The only thing that seems reasonably certain right now is that the Bengals will end the season holding the first overall pick in the 2020 NFL Draft. Carson Palmer was the last, but an injury and team frustrations sent him packing. Akili Smith was a bust. Ki-Jana Carter blew out his knee and was never the same. Dan “Big Daddy” Wilkinson never lived up to his potential or the hype. So given the team’s track record drafting snake-bitten players, fans can’t even take that into comfort.
There may be no other private business that has more public investment than professional sports. We, the fans, feel like the Bengals are part of our family, and we are owners too. (Hamilton County taxpayers actually own Paul Brown Stadium courtesy of the worst stadium financing deal in American sports history.) It’s a relationship that has been cultivated since the team’s inception in 1968.
There doesn’t seem to be any real commitment by owner Mike Brown to winning – something former Bengals quarterback Carson Palmer said he was frustrated by in a recent interview. That lack of commitment and ownership’s reputation for being cheap has become a stain on this city and has made the Bengals a national embarrassment.

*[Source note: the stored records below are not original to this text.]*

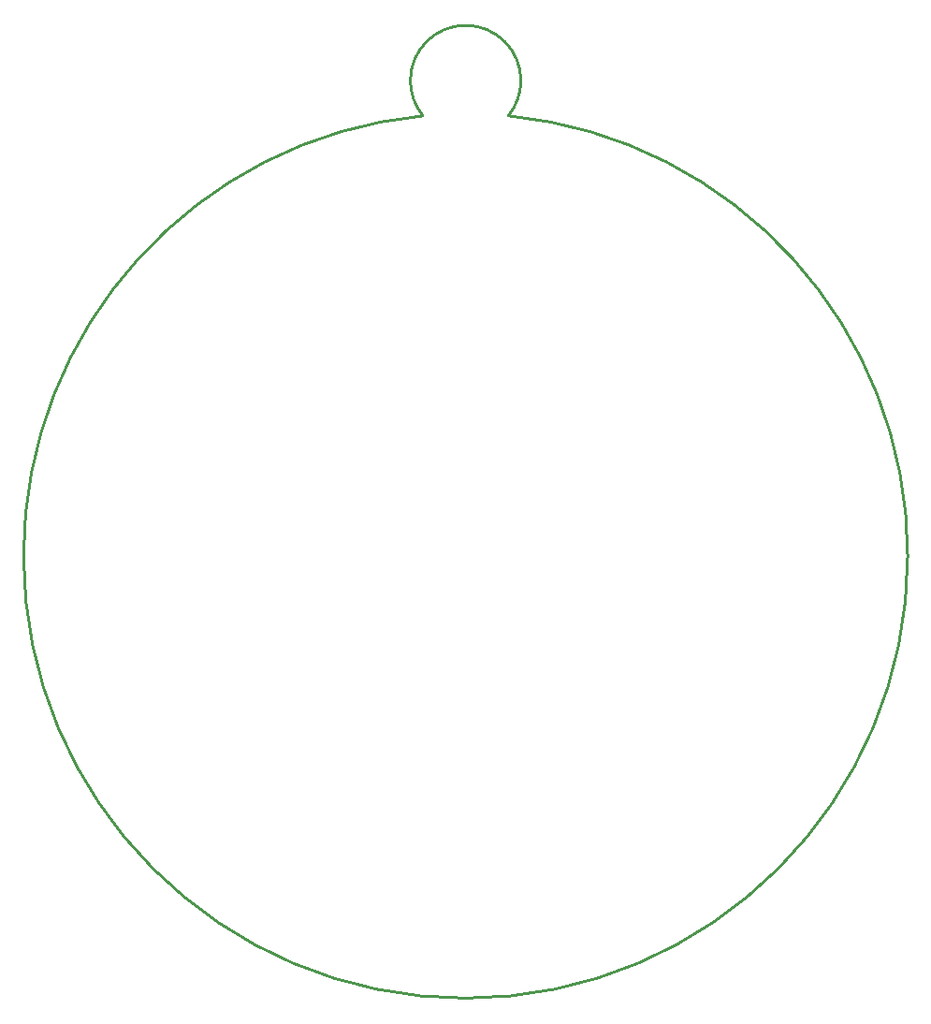
<source format=gko>
G04 Layer: BoardOutlineLayer*
G04 EasyEDA Pro v2.2.45.4, 2025-12-13 23:55:32*
G04 Gerber Generator version 0.3*
G04 Scale: 100 percent, Rotated: No, Reflected: No*
G04 Dimensions in millimeters*
G04 Leading zeros omitted, absolute positions, 4 integers and 5 decimals*
G04 Generated by one-click*
%FSLAX45Y45*%
%MOMM*%
%ADD10C,0.254*%
%ADD11C,0.8832*%
G75*


G04 PolygonModel Start*
G54D10*
G01X4000000Y0D02*
G02X0Y-4000000I-4000000J0D01*
G02X-4000000Y0I0J4000000D01*
G02X-385345Y3981395I3999998J1D01*
G02X-500000Y4300000I385345J318605D01*
G02X0Y4800000I500000J0D01*
G02X500000Y4300000I0J-500000D01*
G02X385345Y3981395I-500000J0D01*
G02X4000000Y0I-385344J-3981394D01*

M02*


</source>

The Bengals stadium lease ends in 2026 and some in the Queen City are already questioning whether the Bengals should stay or go. To be clear, being an NFL city is an asset and the team, through the philanthropy and volunteerism of players, coaches and the organization, has a profound impact on our community. But the Bengals can’t expect fans to continue to show their support with the product that is currently being put on the field. The empty seats at PBS on Sundays speak louder than words.
Loyal Bengals fans who have stuck with this team, which has been mired in mediocrity or less than that for nearly three decades, deserve better. They deserve championships. At the very least, they deserve a plan. Can someone please tell us what it is?